Some Republicans in tough 2016 races, such as Patrick J. Toomey of Pennsylvania and Mark S. Kirk of Illinois, eyed the tally on the voting card and held off on voting.  

Toomey, who pushed for Restrepo’s confirmation as important to his state, voted “no.” Kirk voted “yes.” Two other vulnerable Republicans, Ron Johnson of Wisconsin and Rob Portman of Ohio, voted “no.” Murkowski, up for re-election this year but not in any great danger, voted “no.”  

Klobuchar started to look worried.  

She huddled with Majority Leader Mitch McConnell, R-Ky., who nodded, got the attention of the clerk, and changed his vote from “no” to “yes.” More Republican “yes” votes streamed in. Grassley and his home-state colleague, Joni Ernst, raised their hands high to signal “yes.” Of the three remaining judges left to vote on as part of the deal, two of them would serve in the Hawkeye State.  

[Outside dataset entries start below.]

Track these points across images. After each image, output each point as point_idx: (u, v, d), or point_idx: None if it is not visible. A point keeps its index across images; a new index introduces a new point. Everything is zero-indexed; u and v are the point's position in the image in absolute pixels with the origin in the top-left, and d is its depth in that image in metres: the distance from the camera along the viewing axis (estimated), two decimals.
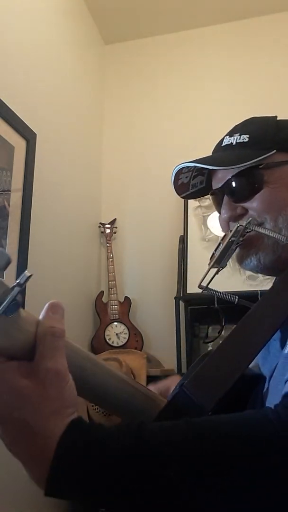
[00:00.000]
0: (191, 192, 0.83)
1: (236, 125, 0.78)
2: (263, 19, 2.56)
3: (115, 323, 2.25)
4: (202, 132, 2.28)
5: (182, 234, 2.26)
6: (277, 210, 0.69)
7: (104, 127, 2.69)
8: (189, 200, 2.29)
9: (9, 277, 1.56)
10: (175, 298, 2.10)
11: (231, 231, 0.71)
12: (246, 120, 0.78)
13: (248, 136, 0.73)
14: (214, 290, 0.74)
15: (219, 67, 2.57)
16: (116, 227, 2.48)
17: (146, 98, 2.66)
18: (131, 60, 2.75)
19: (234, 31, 2.60)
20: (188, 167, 0.75)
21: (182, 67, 2.64)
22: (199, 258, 2.11)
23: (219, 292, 0.74)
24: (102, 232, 2.47)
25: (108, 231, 2.43)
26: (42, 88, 1.96)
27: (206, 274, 0.73)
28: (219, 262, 0.72)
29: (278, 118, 0.77)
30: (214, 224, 2.12)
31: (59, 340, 0.45)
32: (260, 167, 0.71)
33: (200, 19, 2.60)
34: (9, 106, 1.64)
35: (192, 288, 2.09)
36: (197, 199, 2.25)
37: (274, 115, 0.78)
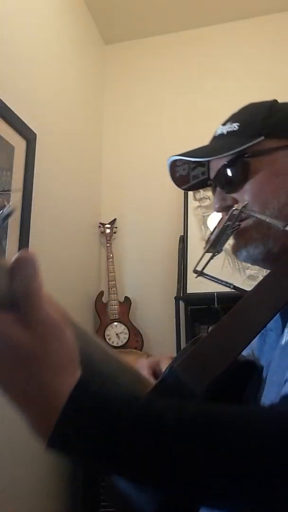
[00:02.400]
0: (193, 184, 0.81)
1: (233, 113, 0.77)
2: (263, 19, 2.56)
3: (115, 323, 2.25)
4: (202, 132, 2.27)
5: (182, 234, 2.26)
6: (264, 203, 0.67)
7: (104, 127, 2.69)
8: (189, 200, 2.29)
9: None
10: (175, 298, 2.10)
11: (227, 214, 0.70)
12: (241, 107, 0.77)
13: (238, 124, 0.72)
14: (209, 275, 0.72)
15: (219, 67, 2.57)
16: (116, 227, 2.48)
17: (146, 98, 2.66)
18: (131, 60, 2.75)
19: (234, 31, 2.60)
20: (181, 159, 0.74)
21: (182, 67, 2.64)
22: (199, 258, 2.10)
23: (214, 277, 0.73)
24: (102, 232, 2.47)
25: (108, 231, 2.43)
26: (42, 88, 1.96)
27: (201, 259, 0.72)
28: (214, 246, 0.71)
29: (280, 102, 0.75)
30: (215, 224, 2.12)
31: (39, 294, 0.41)
32: (246, 155, 0.68)
33: (200, 19, 2.60)
34: (9, 106, 1.64)
35: (192, 288, 2.09)
36: (197, 199, 2.25)
37: (273, 99, 0.76)
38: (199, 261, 0.72)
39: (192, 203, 2.28)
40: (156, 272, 2.38)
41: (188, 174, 0.79)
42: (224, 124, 0.75)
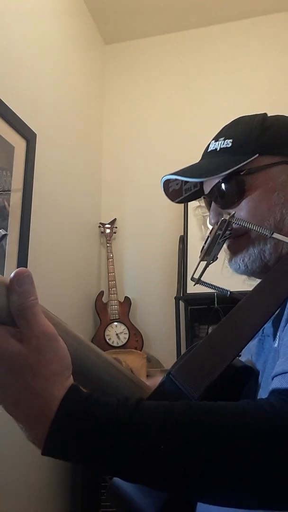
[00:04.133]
0: (185, 197, 0.83)
1: (223, 127, 0.78)
2: (263, 19, 2.56)
3: (115, 323, 2.25)
4: (202, 132, 2.27)
5: (182, 234, 2.26)
6: (261, 219, 0.69)
7: (104, 127, 2.70)
8: None
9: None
10: (175, 298, 2.10)
11: (217, 224, 0.71)
12: (232, 121, 0.77)
13: (231, 140, 0.72)
14: (206, 283, 0.74)
15: (219, 67, 2.57)
16: (116, 227, 2.48)
17: (146, 98, 2.66)
18: (131, 60, 2.75)
19: (234, 31, 2.60)
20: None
21: (182, 67, 2.64)
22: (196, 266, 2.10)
23: (211, 284, 0.75)
24: (102, 232, 2.47)
25: (108, 231, 2.44)
26: (42, 88, 1.96)
27: (197, 267, 0.74)
28: (208, 254, 0.73)
29: (269, 115, 0.76)
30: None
31: (35, 308, 0.44)
32: (241, 173, 0.70)
33: (200, 19, 2.60)
34: (9, 106, 1.64)
35: (192, 288, 2.09)
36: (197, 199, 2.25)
37: (263, 112, 0.76)
38: (195, 269, 0.75)
39: (192, 203, 2.27)
40: (156, 272, 2.39)
41: (181, 188, 0.81)
42: (216, 140, 0.75)
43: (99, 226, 2.47)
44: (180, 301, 2.12)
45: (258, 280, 0.68)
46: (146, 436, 0.42)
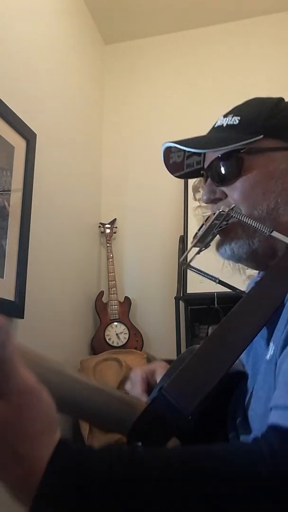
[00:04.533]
0: (186, 172, 0.79)
1: (237, 105, 0.75)
2: (263, 19, 2.56)
3: (115, 323, 2.25)
4: (202, 132, 2.27)
5: (182, 234, 2.26)
6: (253, 203, 0.66)
7: (104, 127, 2.70)
8: (189, 200, 2.29)
9: (9, 277, 1.56)
10: (175, 298, 2.10)
11: (214, 214, 0.69)
12: (246, 101, 0.75)
13: (239, 118, 0.70)
14: (195, 268, 0.73)
15: (219, 67, 2.57)
16: (116, 227, 2.48)
17: (146, 98, 2.66)
18: (131, 60, 2.75)
19: (234, 31, 2.60)
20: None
21: (182, 67, 2.64)
22: (199, 258, 2.10)
23: (200, 270, 0.74)
24: (102, 232, 2.47)
25: (108, 231, 2.43)
26: (42, 88, 1.96)
27: (188, 252, 0.74)
28: (201, 241, 0.72)
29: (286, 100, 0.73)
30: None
31: (13, 361, 0.40)
32: (241, 151, 0.67)
33: (200, 19, 2.60)
34: (9, 106, 1.64)
35: (192, 288, 2.09)
36: (197, 199, 2.24)
37: (280, 97, 0.73)
38: (185, 254, 0.74)
39: (192, 203, 2.28)
40: (156, 272, 2.38)
41: (183, 161, 0.78)
42: (225, 116, 0.73)
43: (99, 226, 2.47)
44: (180, 301, 2.12)
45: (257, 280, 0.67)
46: (140, 496, 0.40)
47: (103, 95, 2.73)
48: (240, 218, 0.65)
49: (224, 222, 0.68)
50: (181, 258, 0.75)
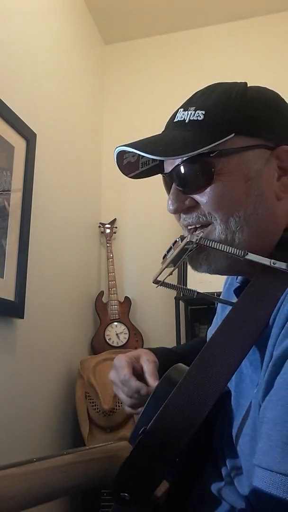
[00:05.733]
0: (142, 171, 0.71)
1: (196, 93, 0.66)
2: (263, 19, 2.56)
3: (115, 323, 2.25)
4: None
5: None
6: (230, 210, 0.59)
7: (104, 127, 2.70)
8: None
9: (9, 277, 1.56)
10: (175, 298, 2.10)
11: (181, 239, 0.63)
12: (207, 87, 0.66)
13: (203, 112, 0.60)
14: (170, 284, 0.67)
15: (219, 67, 2.57)
16: (116, 227, 2.48)
17: (146, 98, 2.66)
18: (131, 60, 2.75)
19: (234, 31, 2.60)
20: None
21: (182, 67, 2.64)
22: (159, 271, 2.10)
23: (175, 286, 0.67)
24: (102, 232, 2.47)
25: (108, 231, 2.44)
26: (42, 88, 1.96)
27: (160, 273, 0.66)
28: (174, 263, 0.66)
29: (248, 85, 0.65)
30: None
31: None
32: (212, 155, 0.58)
33: (200, 19, 2.60)
34: (9, 106, 1.64)
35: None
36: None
37: (243, 81, 0.65)
38: (157, 274, 0.67)
39: None
40: (156, 272, 2.38)
41: (137, 160, 0.70)
42: (185, 109, 0.63)
43: (99, 226, 2.47)
44: (180, 301, 2.12)
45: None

Sen. Dan Coats, R-Ind., voted for Wright. On Wednesday, he said he wasn’t sure why the nomination didn’t garner more votes. He added presidents should be given discretion on district court nominees as long as they have been properly vetted and are qualified, and dismissed the kerfuffle over Reagan.  

“The one thing she said [was as] a third-year law [student] 25 years ago, and she retracted. And I started thinking, ‘You know, I probably said something 25 years ago that I wouldn’t exactly like.’ But that should not be a disqualifier,” he said.  

Coats, who is retiring after this year’s elections, is one of the few senators to subject himself to a Senate confirmation vote when he became U.S. ambassador to Germany from 2001-05. Another Republican who had been through the confirmation process, Lamar Alexander of Tennessee, a former Education secretary, also voted “yes.”